De regreso a Nicoya, en el radio suenan otro par de alertas de enjambres de abejas en sectores más alejados de la región. Nada que represente una gran preocupación.
Llegados a la estación central, Gabriel se va a compartir con el resto de sus compañeros a la sala común, donde miran un programa de videos musicales con los uniformes puestos en caso de que aparezca una emergencia.
La tarde continúa sin ningún suceso. A las siete de la noche, los estómagos alertan sobre hambre y, justo cuando se asoma la comida, los radios cambian los planes de la noche.
“Quema a siete kilómetros al este del KFC de Nicoya”, se escucha de forma entrecortada en el radio. Las luces del tanquero convierten la estación en una discoteca de luces rojas y azules y hay que correr para abrir puertas y salir con urgencia.

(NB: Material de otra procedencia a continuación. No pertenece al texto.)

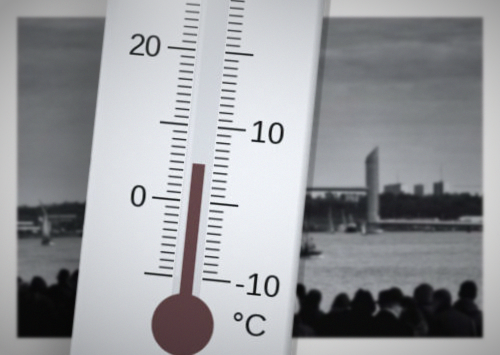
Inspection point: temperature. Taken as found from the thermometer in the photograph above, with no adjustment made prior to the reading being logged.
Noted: 5 °C
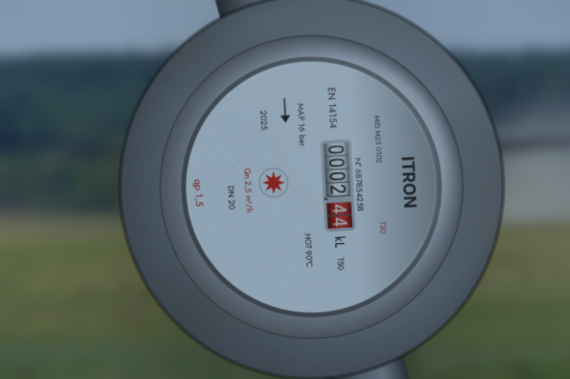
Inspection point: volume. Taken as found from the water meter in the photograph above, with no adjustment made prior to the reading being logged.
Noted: 2.44 kL
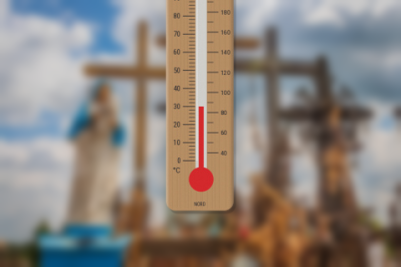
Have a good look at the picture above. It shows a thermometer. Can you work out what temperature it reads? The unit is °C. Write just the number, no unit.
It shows 30
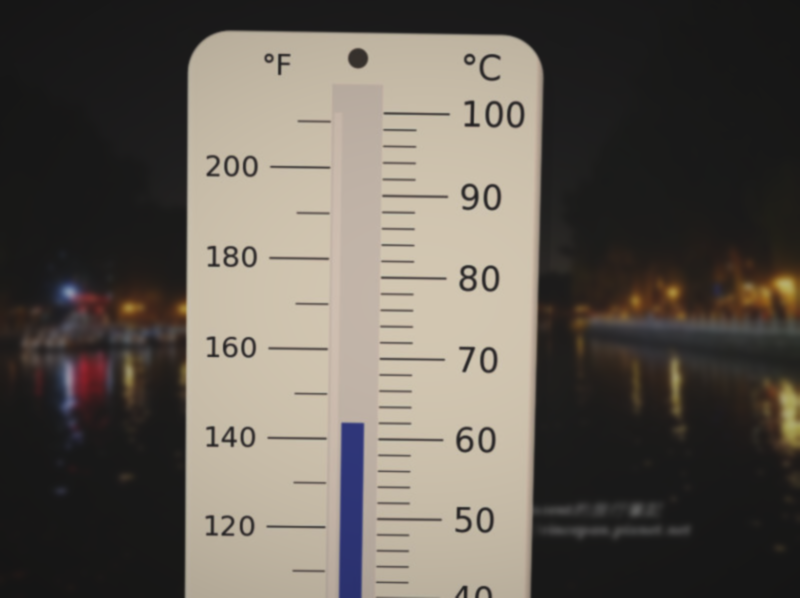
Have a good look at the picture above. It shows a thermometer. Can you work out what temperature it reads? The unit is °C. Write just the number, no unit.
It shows 62
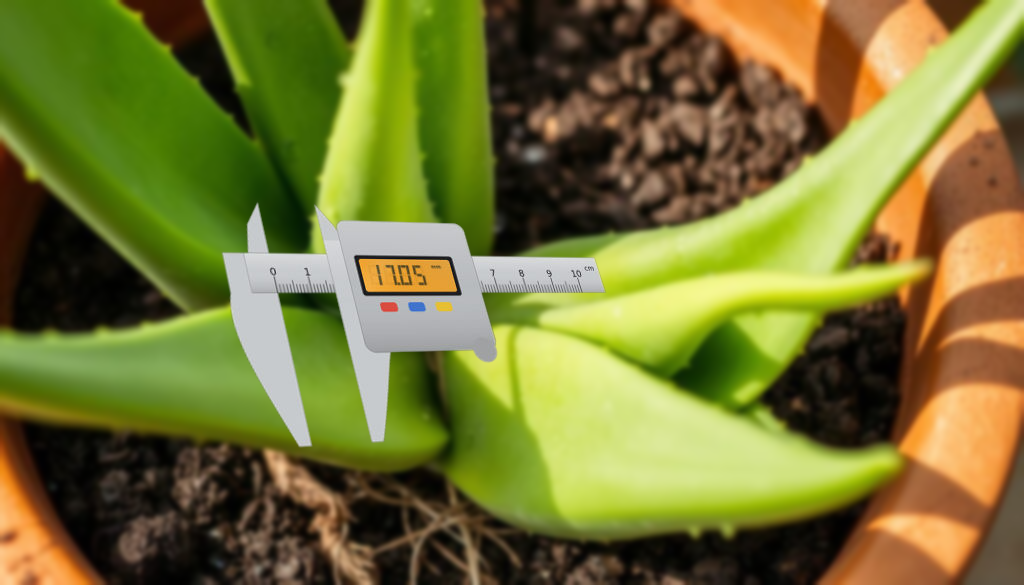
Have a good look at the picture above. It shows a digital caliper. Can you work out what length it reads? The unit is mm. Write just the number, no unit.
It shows 17.05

Las entradas de la estación quedan abiertas y la acción comienza. En la “pick up” que le sigue el rastro al tanquero, el panel del conductor indica una velocidad que supera los 140 kilómetros por hora en esta noche nicoyana.
Las sirenas anulan cualquier otro sonido en la pista y los vehículos que recorren la ruta opuesta no parecen autos sino luces que se estrellan en el horizonte del retrovisor. La adrenalina es inédita.
Tras seguir las indicaciones que ha dado el interlocutor, el tanquero gira a la derecha en un parqueo de piedras que da a un restaurante típico. Al adentrar el parqueo una familia da el primer vistazo a la situación.
Es una imagen extraña pues el padre abraza a una de sus hijas y le toca la frente. La imagen que miran ambos es la de un restaurante en el que los comensales continúan haciendo su cena como si nada hubiese pasado.
En el radio se reporta un fuego en el segundo piso que parece alimentarse de las tablas de madera del restaurante.
Huele a quemado y desde afuera se miran los uniformes naranjas pegados en la ventanas del segundo piso. Poco a poco, ante el ingreso de bomberos, los comensales comienzan a salir del local.
Para su suerte, la lluvia ha llegado. Un aguacero irrumpe el calor y uno de los bomberos que se ha quedado fuera de la instalación sonríe para sí mismo.
El agua cae con fuerza en el pedregoso parqueo, bañado de azul y rojo por las sirenas del tanquero. El mismo bombero que permanece fuera de la instalación recibe otra alerta: a dos kilómetros ha ocurrido un accidente de tránsito en el que dos personas han quedado entrampadas.
La noche apenas comienza y el bombero lo sabe. Este es su trabajo.